WORK TASK :: Nothing less than an exact copy of all the records is required.
---------- INPUT DATA ----------
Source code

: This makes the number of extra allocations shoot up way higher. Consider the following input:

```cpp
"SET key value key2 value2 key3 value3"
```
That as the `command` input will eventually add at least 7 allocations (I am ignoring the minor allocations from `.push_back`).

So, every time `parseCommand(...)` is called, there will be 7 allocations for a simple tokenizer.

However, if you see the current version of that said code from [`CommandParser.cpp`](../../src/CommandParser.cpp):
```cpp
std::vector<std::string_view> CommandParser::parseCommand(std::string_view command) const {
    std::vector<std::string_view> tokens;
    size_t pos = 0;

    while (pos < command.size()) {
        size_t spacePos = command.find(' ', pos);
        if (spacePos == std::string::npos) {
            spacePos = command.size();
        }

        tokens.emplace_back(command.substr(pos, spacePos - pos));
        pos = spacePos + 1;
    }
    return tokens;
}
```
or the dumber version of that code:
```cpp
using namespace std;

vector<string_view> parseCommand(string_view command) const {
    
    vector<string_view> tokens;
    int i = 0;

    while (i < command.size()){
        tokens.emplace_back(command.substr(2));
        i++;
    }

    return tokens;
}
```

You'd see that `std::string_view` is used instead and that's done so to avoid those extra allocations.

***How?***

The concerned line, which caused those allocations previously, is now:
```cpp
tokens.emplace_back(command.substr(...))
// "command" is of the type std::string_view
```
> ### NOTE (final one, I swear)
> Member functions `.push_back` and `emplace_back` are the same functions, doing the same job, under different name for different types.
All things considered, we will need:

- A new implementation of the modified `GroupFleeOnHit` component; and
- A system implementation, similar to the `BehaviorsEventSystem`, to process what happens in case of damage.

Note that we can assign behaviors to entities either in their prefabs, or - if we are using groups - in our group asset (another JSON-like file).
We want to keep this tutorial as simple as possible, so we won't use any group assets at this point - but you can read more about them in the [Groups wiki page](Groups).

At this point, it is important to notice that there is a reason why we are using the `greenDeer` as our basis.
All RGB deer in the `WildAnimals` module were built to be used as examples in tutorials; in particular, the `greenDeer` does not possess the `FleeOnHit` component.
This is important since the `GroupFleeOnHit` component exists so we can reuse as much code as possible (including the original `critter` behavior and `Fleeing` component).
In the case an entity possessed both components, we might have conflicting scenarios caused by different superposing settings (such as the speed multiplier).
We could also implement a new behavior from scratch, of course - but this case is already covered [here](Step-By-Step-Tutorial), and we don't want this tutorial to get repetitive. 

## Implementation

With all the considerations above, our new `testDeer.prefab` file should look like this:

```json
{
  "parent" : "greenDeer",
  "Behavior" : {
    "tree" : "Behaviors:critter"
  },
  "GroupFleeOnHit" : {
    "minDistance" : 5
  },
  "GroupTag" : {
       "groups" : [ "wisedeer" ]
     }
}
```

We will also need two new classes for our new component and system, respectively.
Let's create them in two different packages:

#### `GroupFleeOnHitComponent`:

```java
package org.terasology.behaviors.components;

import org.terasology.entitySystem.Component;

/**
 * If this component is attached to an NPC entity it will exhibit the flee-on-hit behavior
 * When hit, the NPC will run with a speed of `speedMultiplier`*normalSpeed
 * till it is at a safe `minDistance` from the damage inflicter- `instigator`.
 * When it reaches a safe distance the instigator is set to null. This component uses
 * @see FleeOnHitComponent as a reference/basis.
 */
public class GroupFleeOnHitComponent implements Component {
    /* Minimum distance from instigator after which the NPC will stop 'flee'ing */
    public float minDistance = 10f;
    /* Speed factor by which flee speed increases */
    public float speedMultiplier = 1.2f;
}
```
----------
SOLUTION TO THE EXERCISE ::
Source code

: This makes the number of extra allocations shoot up way higher. Consider the following input:

```cpp
"SET key value key2 value2 key3 value3"
```
That as the `command` input will eventually add at least 7 allocations (I am ignoring the minor allocations from `.push_back`).

So, every time `parseCommand(...)` is called, there will be 7 allocations for a simple tokenizer.

However, if you see the current version of that said code from [`CommandParser.cpp`](../../src/CommandParser.cpp):
```cpp
std::vector<std::string_view> CommandParser::parseCommand(std::string_view command) const {
    std::vector<std::string_view> tokens;
    size_t pos = 0;

    while (pos < command.size()) {
        size_t spacePos = command.find(' ', pos);
        if (spacePos == std::string::npos) {
            spacePos = command.size();
        }

        tokens.emplace_back(command.substr(pos, spacePos - pos));
        pos = spacePos + 1;
    }
    return tokens;
}
```
or the dumber version of that code:
```cpp
using namespace std;

vector<string_view> parseCommand(string_view command) const {
    
    vector<string_view> tokens;
    int i = 0;

    while (i < command.size()){
        tokens.emplace_back(command.substr(2));
        i++;
    }

    return tokens;
}
```

You'd see that `std::string_view` is used instead and that's done so to avoid those extra allocations.

***How?***

The concerned line, which caused those allocations previously, is now:
```cpp
tokens.emplace_back(command.substr(...))
// "command" is of the type std::string_view
```
> ### NOTE (final one, I swear)
> Member functions `.push_back` and `emplace_back` are the same functions, doing the same job, under different name for different types.
All things considered, we will need:

- A new implementation of the modified `GroupFleeOnHit` component; and
- A system implementation, similar to the `BehaviorsEventSystem`, to process what happens in case of damage.

Note that we can assign behaviors to entities either in their prefabs, or - if we are using groups - in our group asset (another JSON-like file).
We want to keep this tutorial as simple as possible, so we won't use any group assets at this point - but you can read more about them in the [Groups wiki page](Groups).

At this point, it is important to notice that there is a reason why we are using the `greenDeer` as our basis.
All RGB deer in the `WildAnimals` module were built to be used as examples in tutorials; in particular, the `greenDeer` does not possess the `FleeOnHit` component.
This is important since the `GroupFleeOnHit` component exists so we can reuse as much code as possible (including the original `critter` behavior and `Fleeing` component).
In the case an entity possessed both components, we might have conflicting scenarios caused by different superposing settings (such as the speed multiplier).
We could also implement a new behavior from scratch, of course - but this case is already covered [here](Step-By-Step-Tutorial), and we don't want this tutorial to get repetitive. 

## Implementation

With all the considerations above, our new `testDeer.prefab` file should look like this:

```json
{
  "parent" : "greenDeer",
  "Behavior" : {
    "tree" : "Behaviors:critter"
  },
  "GroupFleeOnHit" : {
    "minDistance" : 5
  },
  "GroupTag" : {
       "groups" : [ "wisedeer" ]
     }
}
```

We will also need two new classes for our new component and system, respectively.
Let's create them in two different packages:

#### `GroupFleeOnHitComponent`:

```java
package org.terasology.behaviors.components;

import org.terasology.entitySystem.Component;

/**
 * If this component is attached to an NPC entity it will exhibit the flee-on-hit behavior
 * When hit, the NPC will run with a speed of `speedMultiplier`*normalSpeed
 * till it is at a safe `minDistance` from the damage inflicter- `instigator`.
 * When it reaches a safe distance the instigator is set to null. This component uses
 * @see FleeOnHitComponent as a reference/basis.
 */
public class GroupFleeOnHitComponent implements Component {
    /* Minimum distance from instigator after which the NPC will stop 'flee'ing */
    public float minDistance = 10f;
    /* Speed factor by which flee speed increases */
    public float speedMultiplier = 1.2f;
}
```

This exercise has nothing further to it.